Patients at Central Mental Hospital not given food after 5pm
Mental Health Commission inspectors find kitchens unhygienic
The Central Mental Hospital in Dundrum: the report found 11 areas where the facility failed to meet required standards
Patients at the Central Mental Hospital in Dundrum, Dublin, were not provided with any food after 5pm, and kitchens in the hospital did not meet hygiene standards, a report from the Mental Health Commission has found.
The report, published on Thursday, said the hospital, run by the Health Service Executive, had dirty kitchen areas, open bins and food left uncovered, which was attracting flies.
The inspection found patients were not provided with any food after their 5pm meal, which was not in line with best standards.
An appropriate standard of hygiene was not maintained in the “storage, preparation, and disposal of food and related refuse”, the report said.
It was also highly critical of the premises, stating mould was found in the ceiling of one bedroom, and several of the patients’ bedrooms were too small, with some in poor decorative and structural condition.
Some patient’s toilet facilities had foul odours and required refurbishment, the inspectors said.
It was not possible to alter or adjust the heating in individual rooms, as the heating was controlled centrally for most units, which the report criticised.
The report found 11 areas where the facility failed to meet required standards, compared to seven areas of concern identified in 2015.
In a separate Mental Health Commission report published on Thursday, inspectors said patients in Highfield Hospital, a nursing home and mental health facility specialising in dementia care, were not all given dignity when receiving end of life care.
They highlighted a serious lack of privacy for dying patients in the centre, which is based in Whitehall, north Dublin.

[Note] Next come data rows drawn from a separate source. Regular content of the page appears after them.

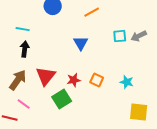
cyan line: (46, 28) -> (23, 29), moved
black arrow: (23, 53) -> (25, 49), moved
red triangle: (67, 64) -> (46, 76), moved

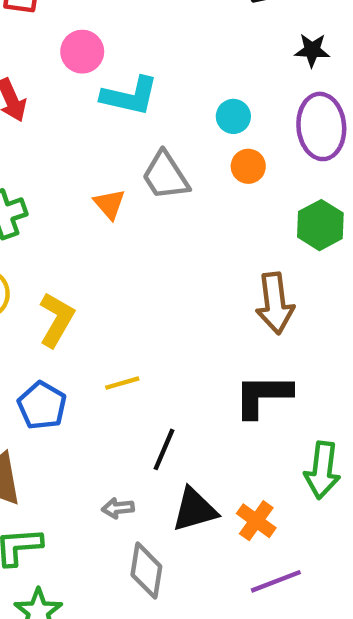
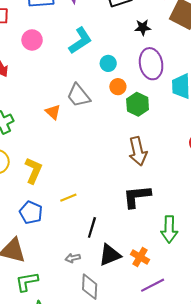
cyan L-shape: (130, 96) -> (80, 41), moved, turned -40
green hexagon: (320, 225) -> (138, 104), moved

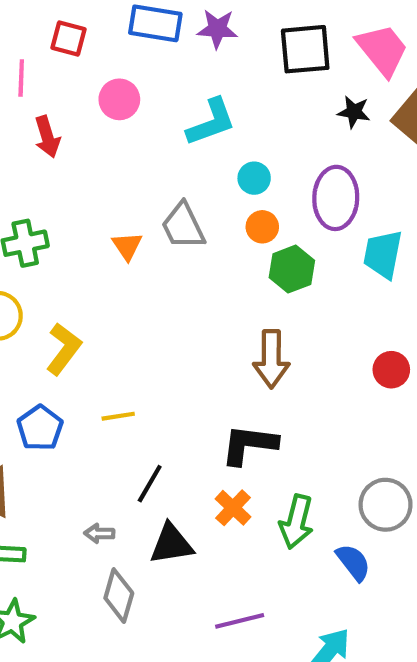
black star: (143, 27) -> (354, 112), moved
orange cross: (140, 257) -> (233, 508), moved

There was not enough single bedrooms in the facility for all patients, and some patients received end of life care in communal four-person rooms.
The report said “residents’ deaths were not always handled with dignity”, and providing end of life care in a four-bed room did not accommodate the needs of family and friends during patients’ dying moments. Screens separating patients in communal rooms were also too low and did not provide appropriate privacy to each resident.
The facility has 110 patient beds, and the inspection report found five areas where the centre did not meet appropriate standards, which included patient privacy, care of the dying, and staffing. This was an increase in non-compliance from 2015, where no areas of concern were raised.